Chef Atul Kochhar’s comment on Priyanka Chopra’s twitter handle has created a storm. and it refuses to die down.
A lapse in judgement and a backlash with irrevocable consequences. London-based Michelin star chef Atul Kochhar’s comment on Priyanka Chopra’s twitter handle that took a dig at her, has had huge repercussions. The chef immediately realised his folly, and retracted the statement, apologising profusely. But society is unforgiving. Kochhar’s deemed Islamophobic comment had journalist Rana Ayyub up in arms, “This has not been a one off statement. The times we live in, online hate is manifesting offline with lynchings and murders. Celebrities have a bigger role in ensuring diversity and a peaceful co-existence,” Rana had tweeted. True, that.
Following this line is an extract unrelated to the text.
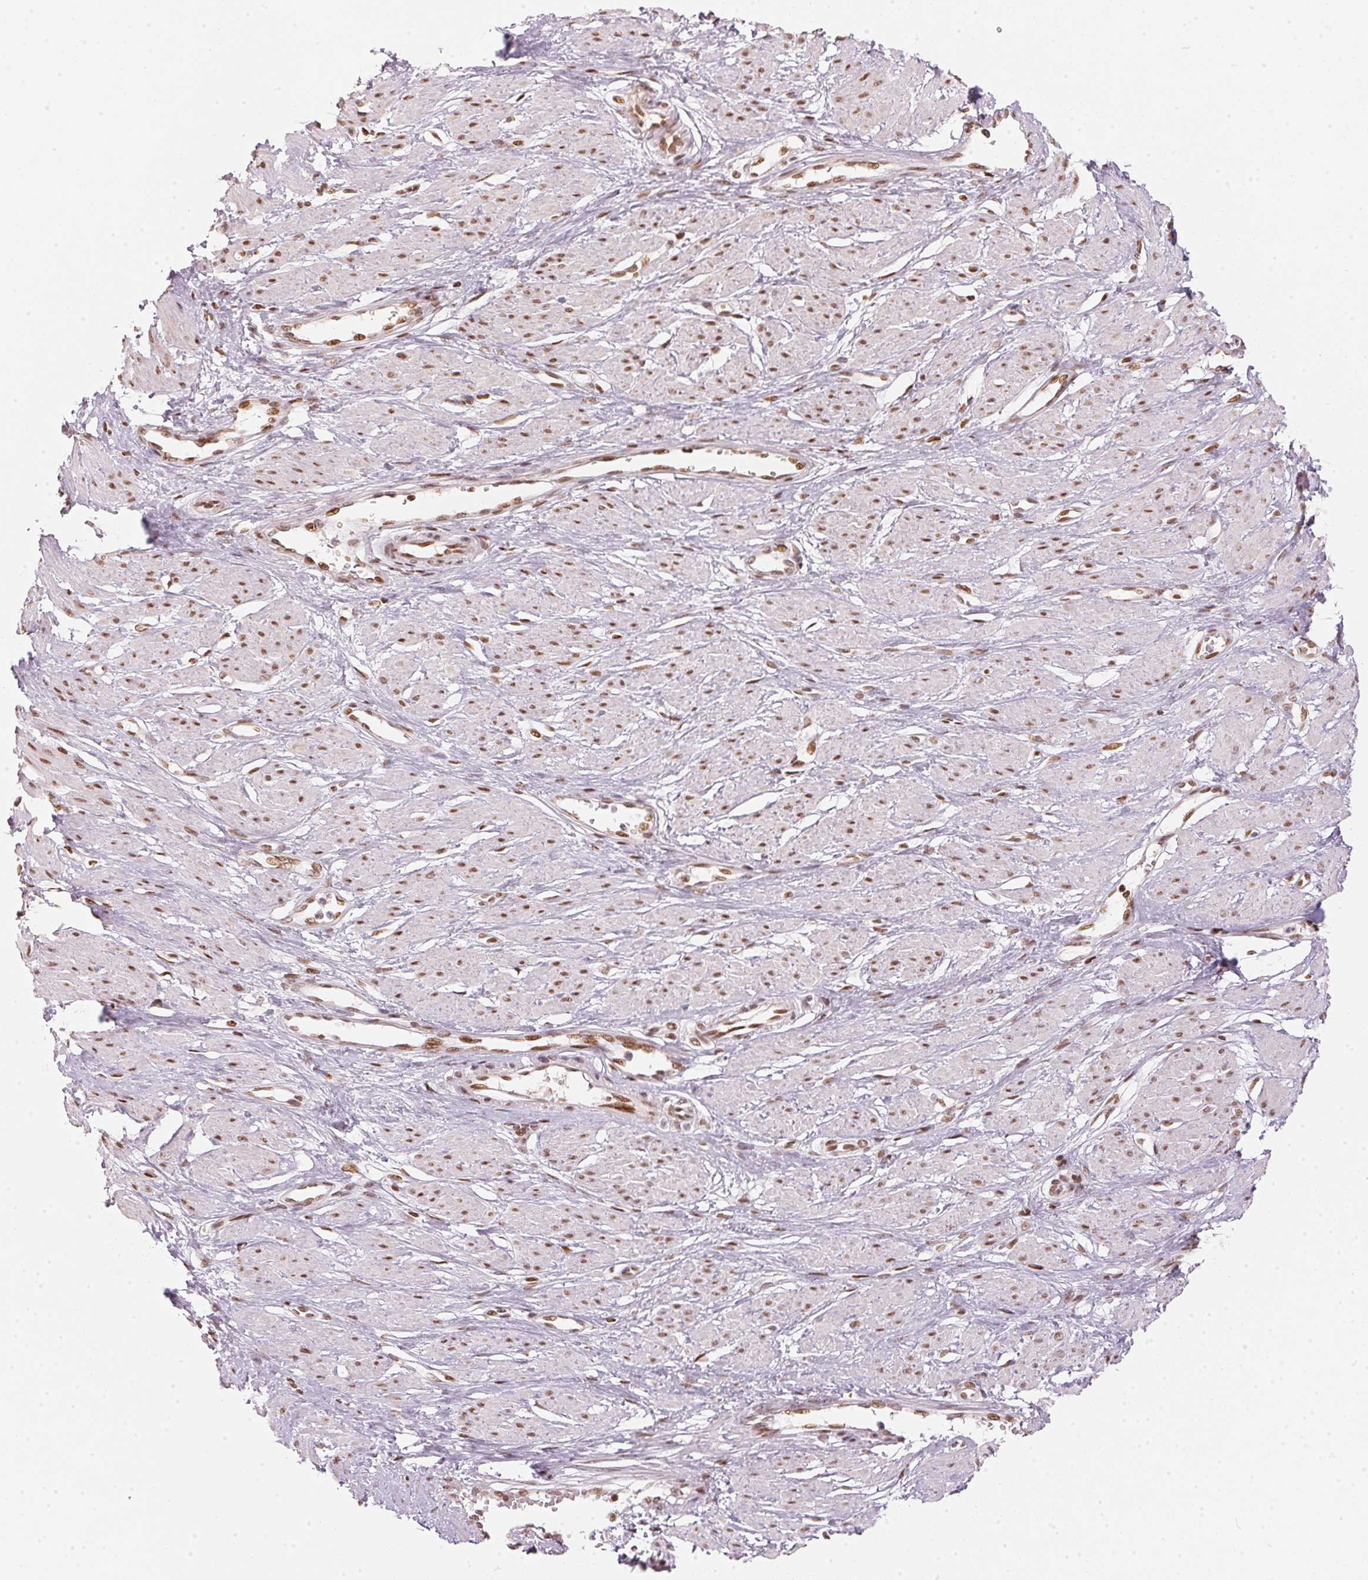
{"staining": {"intensity": "moderate", "quantity": "25%-75%", "location": "nuclear"}, "tissue": "smooth muscle", "cell_type": "Smooth muscle cells", "image_type": "normal", "snomed": [{"axis": "morphology", "description": "Normal tissue, NOS"}, {"axis": "topography", "description": "Smooth muscle"}, {"axis": "topography", "description": "Uterus"}], "caption": "Immunohistochemistry (IHC) of normal smooth muscle displays medium levels of moderate nuclear positivity in about 25%-75% of smooth muscle cells. The staining was performed using DAB to visualize the protein expression in brown, while the nuclei were stained in blue with hematoxylin (Magnification: 20x).", "gene": "KAT6A", "patient": {"sex": "female", "age": 39}}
Columnist and novelist Shobhaa De feels such remarks should not be made on a public forum and the price he is paying is too harsh, “It’s an extreme reaction to a thoughtless and insensitive comment. While there is no justification whatsoever for Atul’s tweet, I believe he has a right to express himself, same as everybody else. The price he is paying for that offensive tweet is way too high. He could have been warned, ticked off by the management — not sacked!”
It is a point to ponder over the extreme reactions. Easily provocated, his grave mistake has cost the chef. And an apology does not alleviate hurt sentiment. Shah Faesal, a Mason fellow HKS Harvard University tweeted, “Recall Ta’if. The spirit of Islam is forgiveness, not retribution. Now that @atulkochhar has apologised and withdrawn his Islamophobic comments, Muslims must set a healthy precedent and leave it there. Intolerance has to be fought with tolerance.” But no one wants to give bigots another chance. Or forgiveness.
Chef Abhijit Saha of Fava and Caperberry feels, “Social media is a double edged sword and can hurt you if not used correctly! Getting caught on the wrong side of the law in a foreign country can be a traumatic experience, and lead to unexpected consequences. I hope Atul’s apology is accepted with grace. This is sad.”
Sad, yes. Yet, the reaction could have been more sagacious. Columnist Mehr Tarar tweeted a call to forgive, “As a Muslim I found Atul Kochhar’s tweet very misguided and deeply offensive. As a Muslim I believe his apology must be accepted. The Quran lays huge emphasis on the virtue of remorse, apology, forgiveness. One of Allah’s traits: His forgiveness. Log kaun hain na maaf karne wale.”
Kochhar’s statement was in response to Chopra’s apology for an episode of the television series Quantico where she uncovers a terror plot by Hindu nationalists. There are even calls to prosecute him for his anti-Islam comments, and Kochhar’s contrite words, “It was a major error made in the heat of the moment. I fully recognise my inaccuracies that Islam was founded around 1,400 years ago and I sincerely apologise. I am not Islamophobic, I deeply regret my comments that have offended many,” is of no avail, and has now taken a life of its own, fuelled by hurtful rhetoric.
Manu Chandra, chef partner Monkey Bar, Toast & Tonic, and executive chef Olive Beach says, “It’s unfortunate how this has blown up to a point that many people’s employment is at stake. I cannot support bigotry in any way; but to err is human, and we must learn to forgive.”
Sanchez executive chef Chef Vikas Seth is saddened, “It takes more than a lifetime to achieve what Chef Kochhar has achieved with his food. Really sad to see him getting trolled even after his repetitive apologies! Hope people understand! Forgiveness and peace!”
A public forum needs to be handled with extreme sensitivity and care and Chef Arzooman Irani thinks this incident sets a precedent, “My chef brother made a mistake. He should be forgiven. He had a temporary lack of judgement. He is paying for his mistake. The (reaction) may be extreme but I feel it sets a strict precedent... People who are in the public eye have to be extra careful of what they say.”
The London-based chef has even had customers expressing their anger on his London restaurant Benares’ website. Sociologist Sowrabha C brings the focus on learning from mistakes, “To err is human but once a person realises the mistake and apologises, and changes for the better, I think the system has to permit it. Everyone is prone to making mistakes. The thing is to grow out of the mistakes. That is what our system has to work on. Having said this, one cannot antagonise natives. One should know their limits. People are waiting for a chance to put the other down. This is where people should deal with things carefully. You live in society, and that is where your behaviour is determined and defined. So it’s very important you act as a member and not as an individual. At the end of the day, one is part of a group and has to be cautious.”